Again, Apple has launched a successful product with the iPad, agree? Ok, whether you accept it or not, the fact still remains. Apple iPad is selling like hotcakes, stocks are depleted and would be owners are eagerly awaiting for Apple to deliver their iPad. Apple could very well be on its way to earning $1 Billion in revenue by this end of this quarter alone from iPad sales.
But aside from that, Apple is not only earning so much from unit sales of the iPad alone but also from the sale of its iWork apps for the iPad. In case you’re not aware, upon release of the iPad, Apple has also released the iPad version of its popular Mac Office Suite – iWork for iPad consisting of Pages (word processing), Keynotes (presentation) and Numbers (spreadsheets).

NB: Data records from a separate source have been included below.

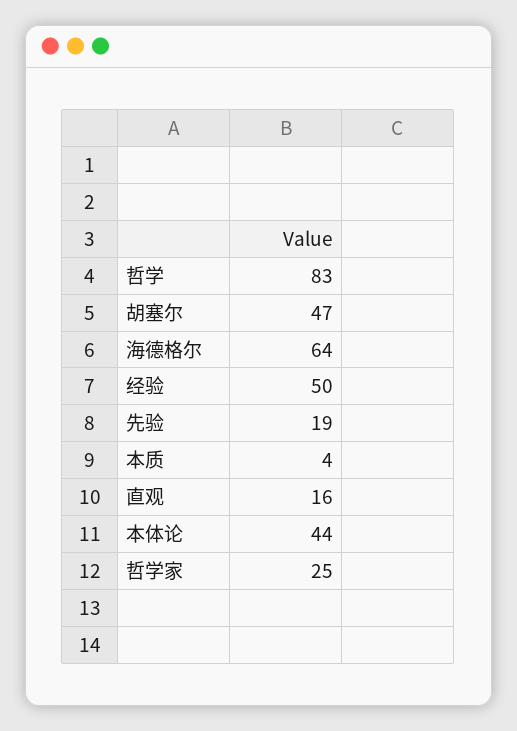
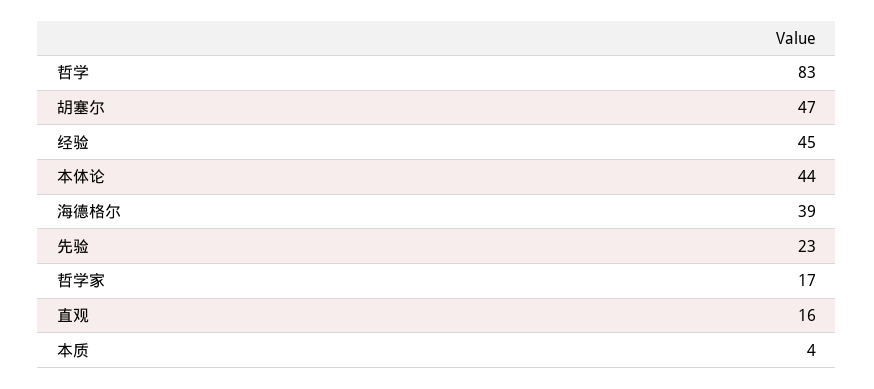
海德格尔: 64 -> 39
经验: 50 -> 45
先验: 19 -> 23
哲学家: 25 -> 17

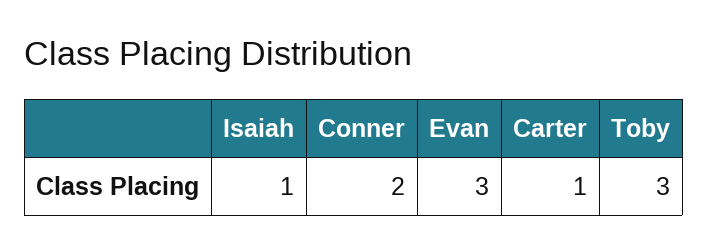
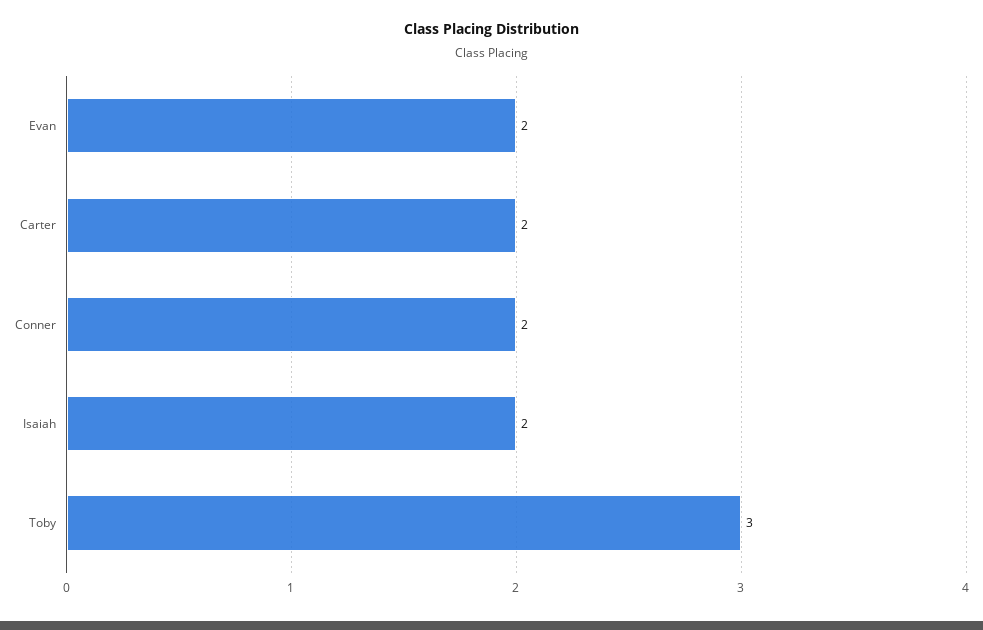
Isaiah: 1 -> 2
Evan: 3 -> 2
Carter: 1 -> 2

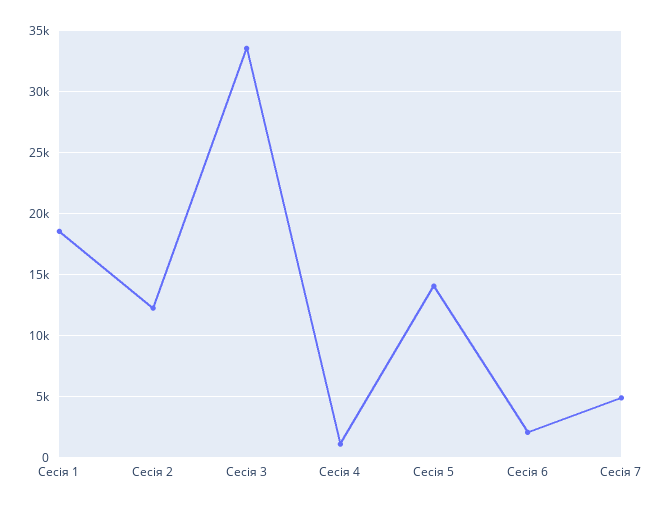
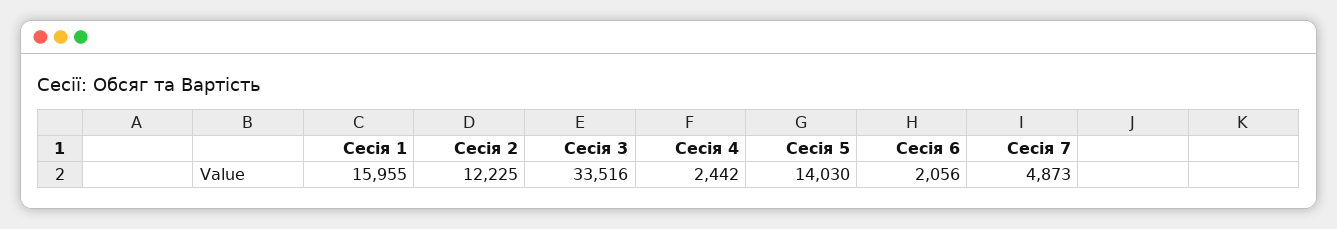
Сесія 1: 18500 -> 15955
Сесія 4: 1000 -> 2442

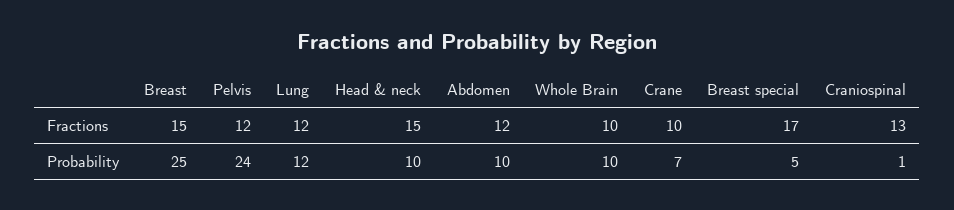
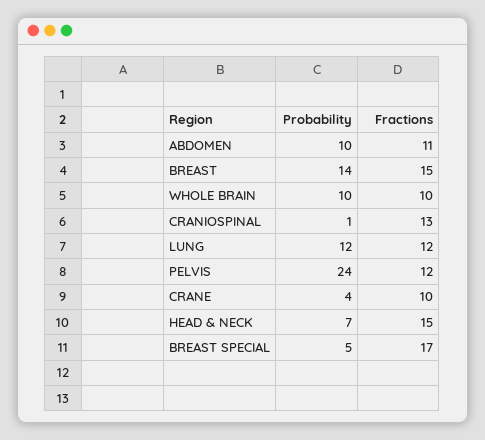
Abdomen, Fractions: 12 -> 11
Breast, Probability: 25 -> 14
Head & neck, Probability: 10 -> 7
Crane, Probability: 7 -> 4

According to Business Insider, the iWork apps are on track to potentially generate more than $40 million in annual sales after earning more than $3 million in sales in April. Essentially, Apple has not only successfully launch a new product device but also made itself as the most successful iPad developer, in terms of revenue.
Wait, how did Business Insider came up with estimate $40 million iWork revenue for Apple? Here’s the explanation:
Based onÂ discussions with top-ten iPad app developers, we estimate that the top paid iPad app does about 7,500 unit sales on a Saturday or Sunday, and about 2,500 unit sales on a weekday.
Apple’s apps have consistently been in the top ten for paid apps since the iPad was released. Pages has been no. 1 for much of the time. All three have led the top-grossing listings as well.
So, we did some back-of-the-envelope math:
- In a typical week… 7,500 downloads per app x 2 weekend days, and 2,500 downloads per app x 5 weekdays, = about 27,500 weekly unit downloads per app.
- We multiplied that by the number of apps — three — and the $10 per app Apple charges, and get about $825,000 per week. (We are assuming that the three apps are roughly selling the same number of units, even though surely the top-ranked app of the three is selling more units than the third-ranked app.)
I’ll leave the analysis to you as I’m not so much into this kind of stuff.
But the important thing to note here is that with the success of the iWork, Apple is proving that the iPad is not only a content consumption device like what others may previously believed. Certainly, this is not what Apple want people to perceive the iPad is. That’s why the availability of these three iWork apps from the very beginning. Apple wants the iPad to be a content creation and productivity tool as well.
It may not be very obvious, but Apple certainly carving in the niche for the iPad which could in the long run replace the netbook market.